REQUIRED WORK:
Please filter the listing for the string "where" and copy each matching line.

EXTRACTED RECORDS:
- Opening Delimiter -

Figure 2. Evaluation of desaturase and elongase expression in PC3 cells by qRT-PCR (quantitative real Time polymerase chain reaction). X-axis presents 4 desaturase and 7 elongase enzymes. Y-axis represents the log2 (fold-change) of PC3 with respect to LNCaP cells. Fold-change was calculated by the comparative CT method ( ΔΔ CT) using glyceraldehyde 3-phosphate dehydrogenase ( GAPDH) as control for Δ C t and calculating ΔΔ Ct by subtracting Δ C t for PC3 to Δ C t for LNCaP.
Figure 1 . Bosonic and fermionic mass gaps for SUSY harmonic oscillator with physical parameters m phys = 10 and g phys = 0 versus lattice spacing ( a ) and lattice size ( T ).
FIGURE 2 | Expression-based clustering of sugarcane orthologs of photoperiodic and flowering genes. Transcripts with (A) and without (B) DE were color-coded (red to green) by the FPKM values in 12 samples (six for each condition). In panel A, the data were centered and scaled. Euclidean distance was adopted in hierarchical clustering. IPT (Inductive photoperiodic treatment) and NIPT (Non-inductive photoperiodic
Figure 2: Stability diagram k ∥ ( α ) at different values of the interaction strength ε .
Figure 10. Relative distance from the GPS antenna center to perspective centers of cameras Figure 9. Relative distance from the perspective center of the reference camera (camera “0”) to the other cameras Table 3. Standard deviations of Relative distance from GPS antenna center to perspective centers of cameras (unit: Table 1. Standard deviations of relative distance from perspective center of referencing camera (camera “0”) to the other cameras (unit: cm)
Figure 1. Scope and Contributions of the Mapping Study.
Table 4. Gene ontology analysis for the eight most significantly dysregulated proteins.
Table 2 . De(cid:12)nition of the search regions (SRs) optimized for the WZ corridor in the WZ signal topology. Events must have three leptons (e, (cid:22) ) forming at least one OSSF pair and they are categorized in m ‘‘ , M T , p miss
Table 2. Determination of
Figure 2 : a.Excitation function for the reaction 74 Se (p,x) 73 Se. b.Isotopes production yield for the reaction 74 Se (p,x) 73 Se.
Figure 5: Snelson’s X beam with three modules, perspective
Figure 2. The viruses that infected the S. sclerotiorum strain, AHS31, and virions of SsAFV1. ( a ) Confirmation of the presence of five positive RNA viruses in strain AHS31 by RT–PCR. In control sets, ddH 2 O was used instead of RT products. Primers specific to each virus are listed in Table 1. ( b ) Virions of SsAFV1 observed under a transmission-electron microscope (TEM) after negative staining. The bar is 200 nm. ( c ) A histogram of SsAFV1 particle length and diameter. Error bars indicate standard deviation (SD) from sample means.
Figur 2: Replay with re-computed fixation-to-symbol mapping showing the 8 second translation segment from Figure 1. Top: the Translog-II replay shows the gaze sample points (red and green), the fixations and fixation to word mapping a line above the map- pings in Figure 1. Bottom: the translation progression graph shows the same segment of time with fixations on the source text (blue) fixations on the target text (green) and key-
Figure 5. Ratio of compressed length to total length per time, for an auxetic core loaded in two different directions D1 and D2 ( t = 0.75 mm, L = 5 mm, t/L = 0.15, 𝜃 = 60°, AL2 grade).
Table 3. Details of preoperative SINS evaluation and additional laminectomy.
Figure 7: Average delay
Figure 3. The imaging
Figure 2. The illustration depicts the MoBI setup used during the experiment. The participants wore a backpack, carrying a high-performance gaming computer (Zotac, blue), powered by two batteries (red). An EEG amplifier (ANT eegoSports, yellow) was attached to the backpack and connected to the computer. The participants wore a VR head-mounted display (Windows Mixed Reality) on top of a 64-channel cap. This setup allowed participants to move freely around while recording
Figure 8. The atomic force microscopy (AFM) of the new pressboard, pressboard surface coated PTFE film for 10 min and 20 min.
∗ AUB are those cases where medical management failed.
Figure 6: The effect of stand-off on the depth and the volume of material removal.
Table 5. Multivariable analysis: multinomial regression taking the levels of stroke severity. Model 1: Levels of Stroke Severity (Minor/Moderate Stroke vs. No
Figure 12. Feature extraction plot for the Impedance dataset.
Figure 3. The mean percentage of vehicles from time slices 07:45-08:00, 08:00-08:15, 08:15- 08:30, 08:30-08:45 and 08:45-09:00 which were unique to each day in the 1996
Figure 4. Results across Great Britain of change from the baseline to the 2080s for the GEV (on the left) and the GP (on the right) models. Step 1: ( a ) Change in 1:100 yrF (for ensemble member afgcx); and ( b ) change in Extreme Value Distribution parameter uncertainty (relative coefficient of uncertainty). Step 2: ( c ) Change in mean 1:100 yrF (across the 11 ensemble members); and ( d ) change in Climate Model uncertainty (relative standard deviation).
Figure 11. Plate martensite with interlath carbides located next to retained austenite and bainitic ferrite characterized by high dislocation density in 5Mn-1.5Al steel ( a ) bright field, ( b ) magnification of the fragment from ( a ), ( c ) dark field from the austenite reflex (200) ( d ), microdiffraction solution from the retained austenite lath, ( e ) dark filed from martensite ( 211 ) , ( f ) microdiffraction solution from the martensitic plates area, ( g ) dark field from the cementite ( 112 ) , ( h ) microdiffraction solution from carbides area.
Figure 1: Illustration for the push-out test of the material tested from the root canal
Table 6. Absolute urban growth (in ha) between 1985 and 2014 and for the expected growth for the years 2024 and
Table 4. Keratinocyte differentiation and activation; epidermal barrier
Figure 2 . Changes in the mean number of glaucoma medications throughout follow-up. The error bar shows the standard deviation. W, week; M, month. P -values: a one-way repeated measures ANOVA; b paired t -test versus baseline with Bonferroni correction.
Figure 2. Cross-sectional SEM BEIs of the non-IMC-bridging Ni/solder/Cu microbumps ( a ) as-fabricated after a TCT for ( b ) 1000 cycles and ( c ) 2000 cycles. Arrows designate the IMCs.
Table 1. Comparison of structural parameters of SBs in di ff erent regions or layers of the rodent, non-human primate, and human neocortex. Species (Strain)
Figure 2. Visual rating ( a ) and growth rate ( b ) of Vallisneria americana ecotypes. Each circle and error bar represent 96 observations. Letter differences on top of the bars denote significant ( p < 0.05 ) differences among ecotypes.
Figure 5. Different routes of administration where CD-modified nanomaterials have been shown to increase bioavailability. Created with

- Closing Delimiter -

SOLVED EXERCISE:
∗ AUB are those cases where medical management failed.
Figure 5. Different routes of administration where CD-modified nanomaterials have been shown to increase bioavailability. Created with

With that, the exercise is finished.